Today,exactly one year from the day that I received a phone call informing me that my youth leaders, mentors, friends, and brother/sister were no longer with us, I choose to be thankful. I am thankful for every day that I got to share with them. I am thankful for the love they had for me. I am thankful for the crazy times we had together. I am thankful for every prayer they said for me. I am thankful for every drive we made together. I am thankful for every lesson I learned from them. I am thankful for every conversation I had with them. I am thankful for every time they prayed with me. I am thankful for every lazy Sunday afternoon we had together. I am thankful for every service we played together. I am thankful for every bit of support they gave me. I am thankful for every memory I have with them. I am thankful for Josh and Kristen, period.
Josh and Kristen were two of the best people I have ever met. Hands down. They are everything I want to be. I will never be able to thank God enough for placing them in my life at the exact moment I needed them there. Although our time together was so short, I cannot help but be happy for them. As much as I want them here on Earth with me, they have been rewarded for their lifetime of dedication, what more could I ask for?
I could be angry with God. I could throw the towel in and give up. I could walk away from the very essence of what Josh and Kristen were, Christians. But I refuse. I refuse to let this tragic loss keep me from serving the God that Josh and Kristen led me to. I refuse to let one valley defeat every mountain I have climbed. I refuse to let this be my end.

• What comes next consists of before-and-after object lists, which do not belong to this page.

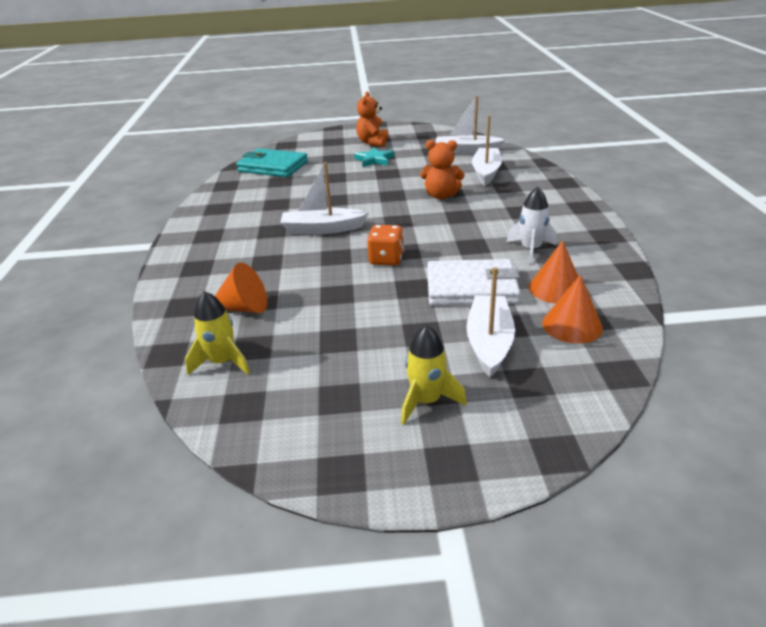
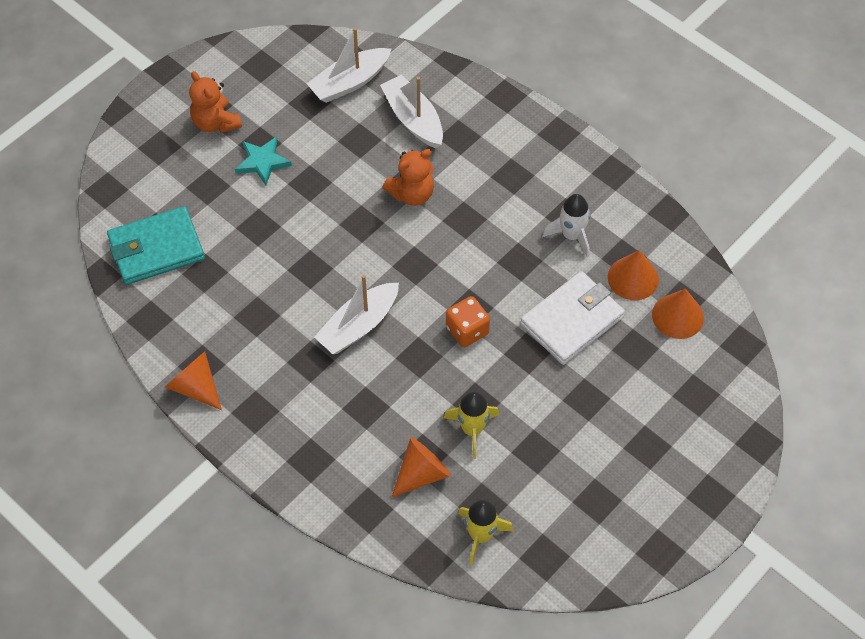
camera: 45 degrees left, 25 degrees up
yellow rocket [401,325,467,425] -> yellow rocket moved to [444,392,499,459]
white boat [466,267,515,377] -> none
none -> orange cone [165,352,222,410]

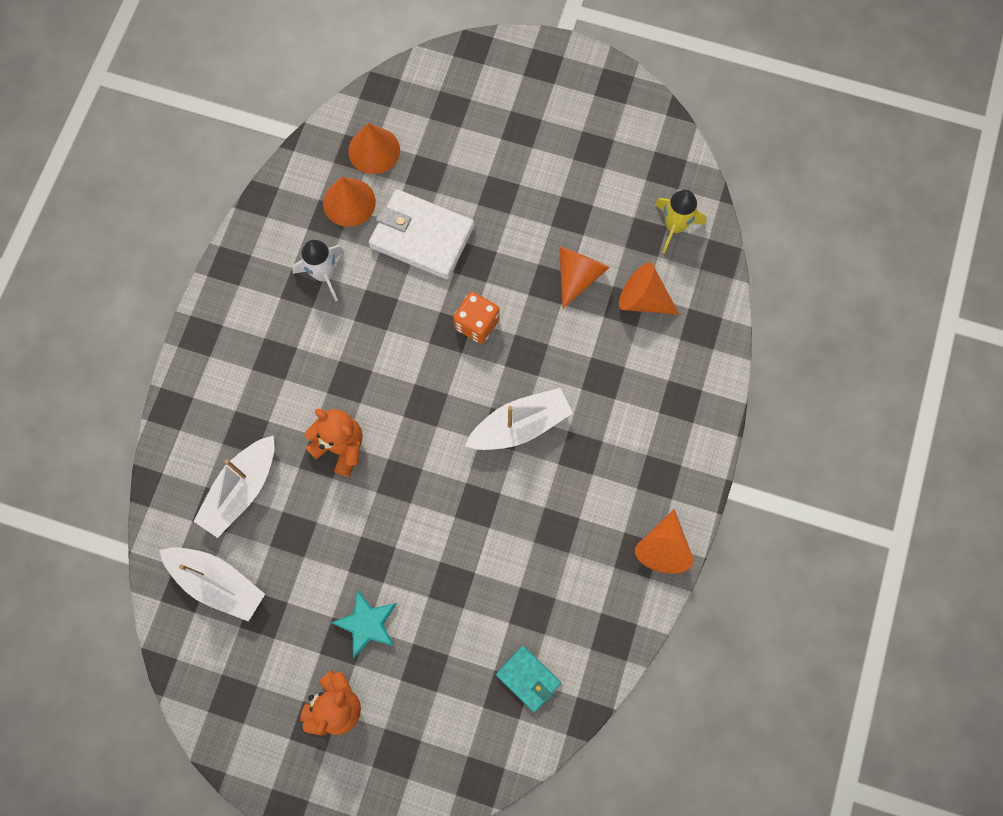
camera: 115 degrees left, 15 degrees up
turquoise wallet [107,206,205,285] -> turquoise wallet [496,646,561,712], size x0.55
white boat [314,275,399,354] -> white boat turned 45 degrees counterclockwise [465,388,573,450]
yellow rocket [444,392,499,459] -> orange cone [559,246,610,308]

Sure, it hurts to think that I'll never get to really say goodbye to them. It hurts to think about all the things in my life they will miss out on. Especially graduation this year. It hurts to think of all the memories that won't be made with them. Of course I miss them. Of course I have days when I can't avoid the pain. Of course I think about them every day. But, if that weren't the case, then they really wouldn't have meant that much to me.
So today, one year from the worst day of my life, I am reminded to be thankful for what I have. I am reminded to always make sure to let the people you love know exactly how much you love them, because one day you may not be able to. I am thankful for friends and family that stick beside me through the hardest times of my life. I am thankful for friends that have turned into family. Most of all, I am thankful for two people that took the time to teach me, mold me, and shape me into the Christian I am today. They never gave up on me, never got impatient with me, and most of all, never walked away from me. What more could I ask for?

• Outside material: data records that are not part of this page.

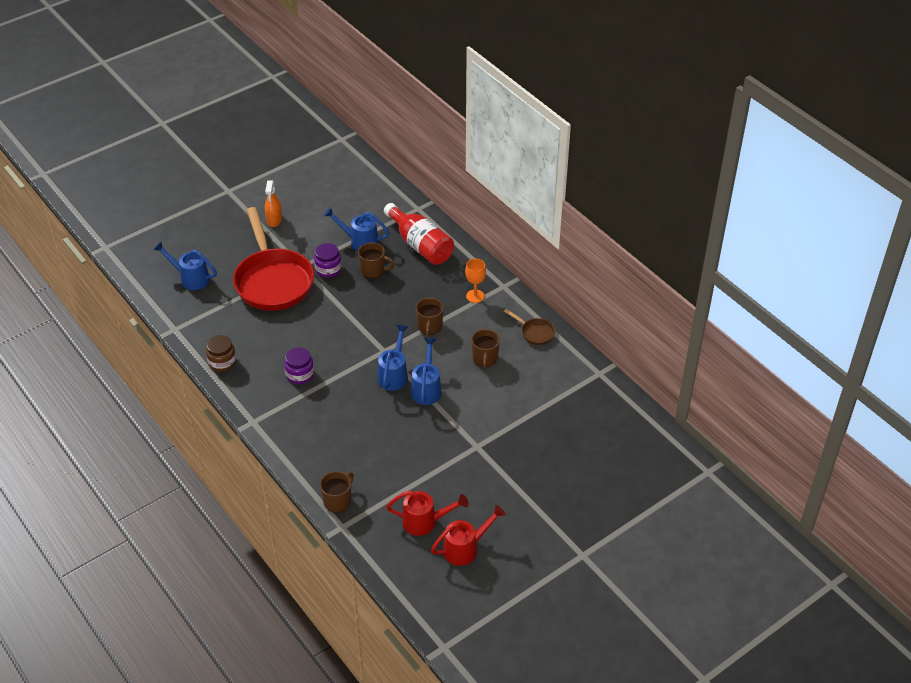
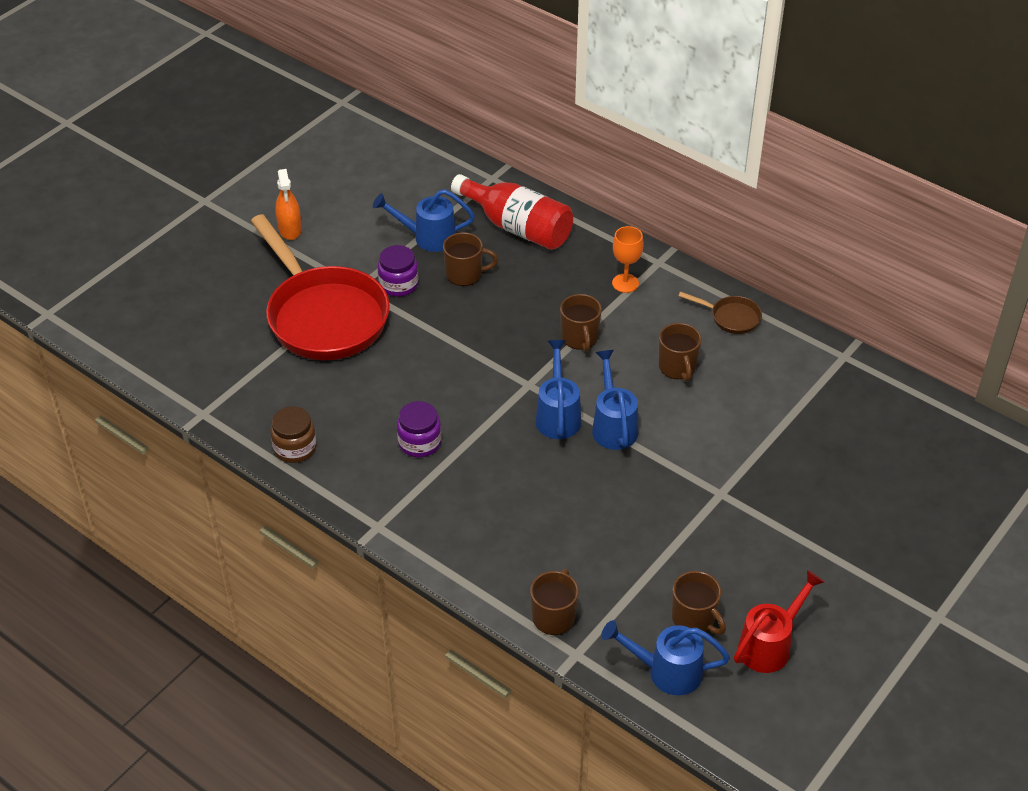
camera: 15 degrees left, 0 degrees up
blue watering can [153,242,217,290] -> blue watering can moved to [601,620,730,695]
red watering can [386,490,469,536] -> brown mug [672,571,726,635]

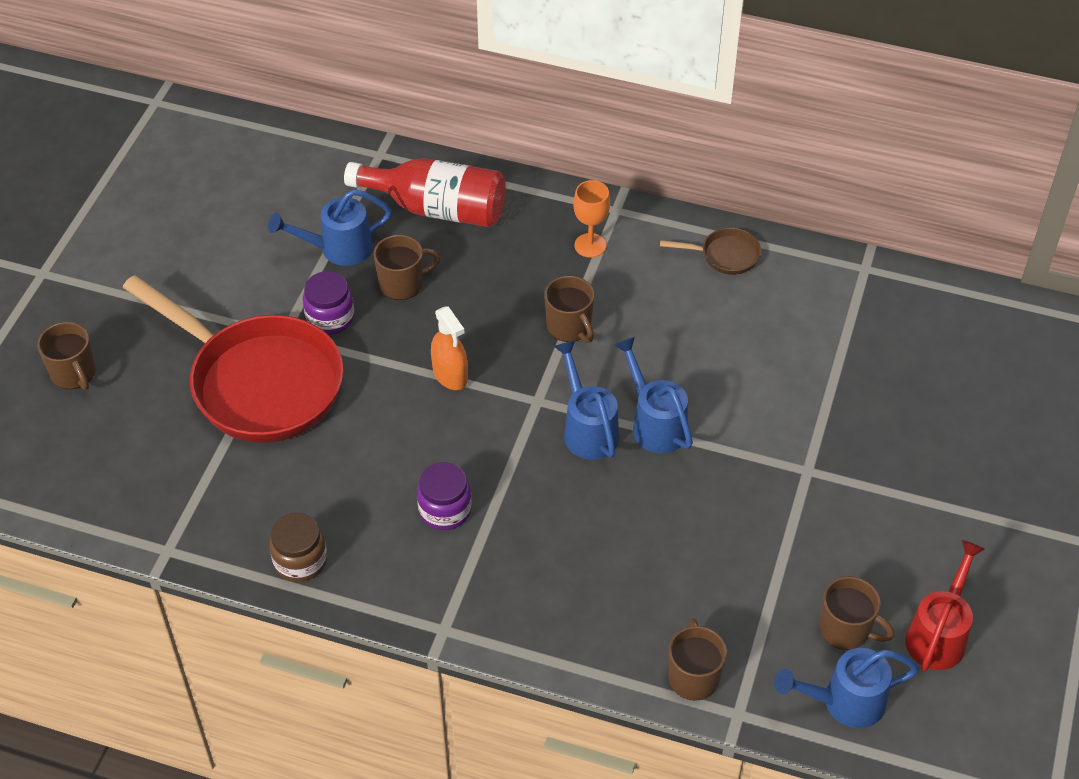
camera: 20 degrees left, 5 degrees up
orange spray bottle [275,169,302,240] -> orange spray bottle moved to [431,306,468,390]
brown mug [659,323,701,382] -> brown mug moved to [37,322,96,390]

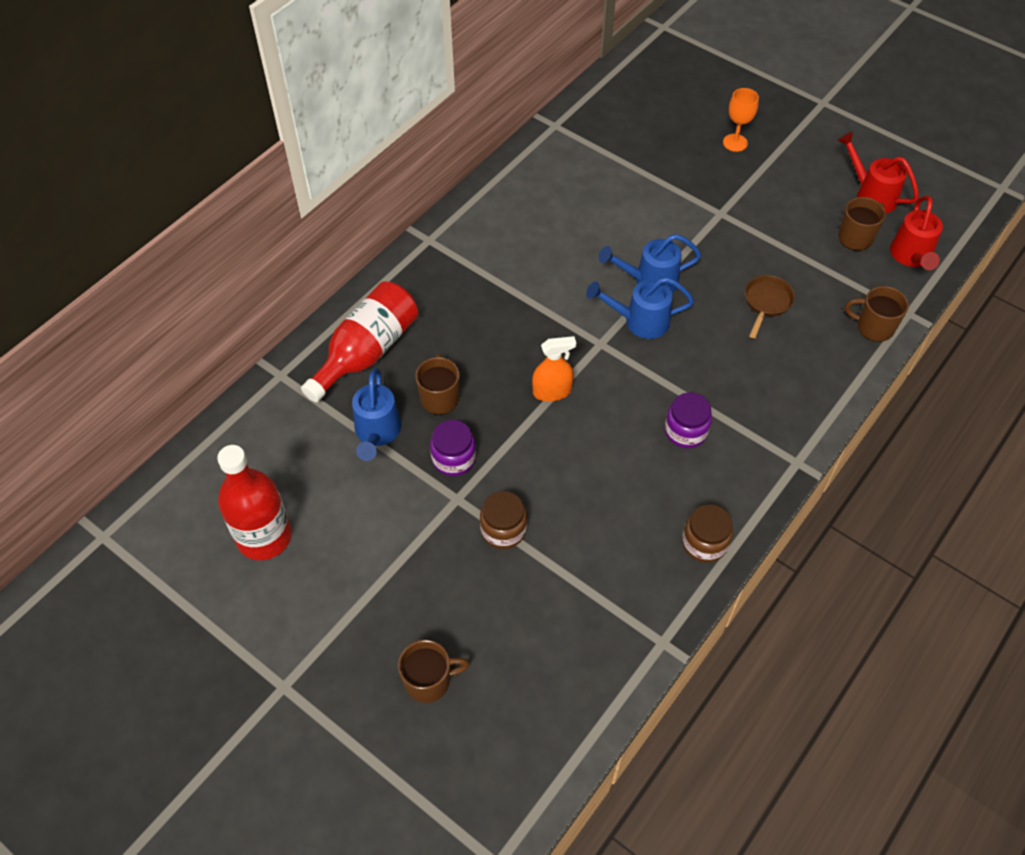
camera: 70 degrees left, 5 degrees up
red pan [123,275,344,443] -> brown jar [480,491,527,549]
brown mug [544,276,594,343] -> none
orange goblet [573,180,610,258] -> orange goblet moved to [723,88,759,152]
brown pan [660,228,761,275] -> brown pan moved to [745,275,795,338]
blue watering can [774,648,919,728] -> red watering can [890,196,943,270]
none -> red bottle [217,445,292,560]

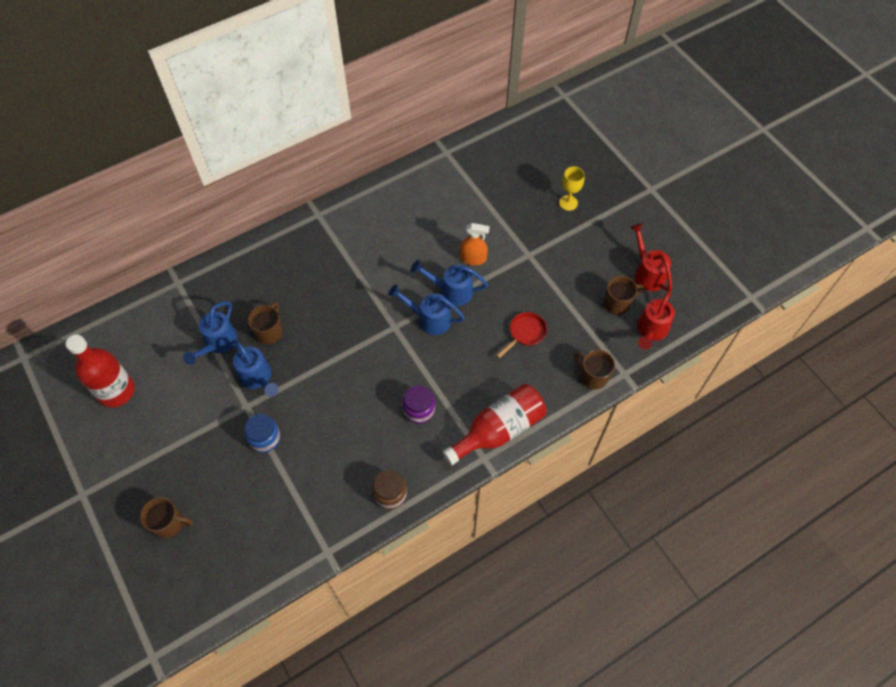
camera: 20 degrees right, 5 degrees up
red bottle [301,281,418,402] -> red bottle moved to [442,384,547,465]
purple jar [430,420,476,476] -> blue watering can [232,339,278,397]
brown jar [480,491,527,549] -> blue jar [244,414,280,453]
orange spray bottle [532,336,576,401] -> orange spray bottle moved to [460,223,490,265]
orange goblet [723,88,759,152] -> yellow goblet [559,167,584,211]
brown pan [745,275,795,338] -> red pan [496,312,547,358]

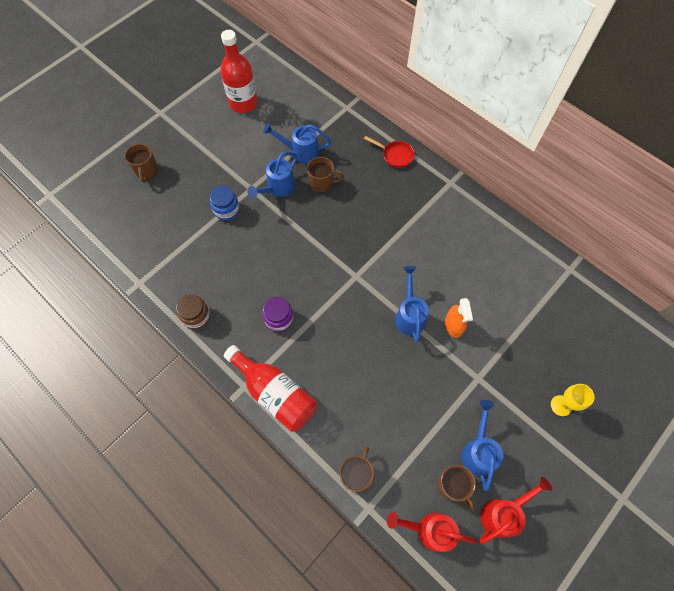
camera: 75 degrees right, 5 degrees up
blue watering can [388,285,465,335] -> blue watering can moved to [461,400,503,492]
red pan [496,312,547,358] -> red pan moved to [364,136,414,168]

Through all this, I simply remember, they are just one breath away.
Saturday, November 5, 2011
365 days...
In one year, a lot can change.
365 days.
8,760 hours.
525,600 minutes.
31,536,000 seconds.
A lot can happen.
Actually, a lot can happen in just one second.
One look can change two lives.
One text can ruin a friendship.
One mistake can end a life.
It doesn't take a year to change things.
It can take but one second.
Looking back to a year ago, a lot has changed.
I've changed.
I'm different: for the better and the worse.
In some ways, I'm thankful.
In other ways, I hate it.
A year ago, I took for granted what I thought I would always have.
A year ago, I didn't know what a bad day actually was.
A year ago, I thought nothing could hurt me.
A year ago, I thought I had everything I could ever want.
It's been 365 days.
8,760 hours.
525,600 minutes.
31,536,000 seconds.
And a lot has changed.
Now, I know what's important and make sure that I don't take anything for granted.
Now, I know what bad days are, and how easily they can come.
Now, I know I'm not invincible. That inevitably, bad things happen to good people.
Now, I know how blessed I am, but I had to lose the most important things to realize.
A lot can change in one year.
Right now, I am a different person than I was last year.
And next year, I'll be someone else.
But if what I experience in that time brings me closer to my Savior;
then I can handle any change life throws my way.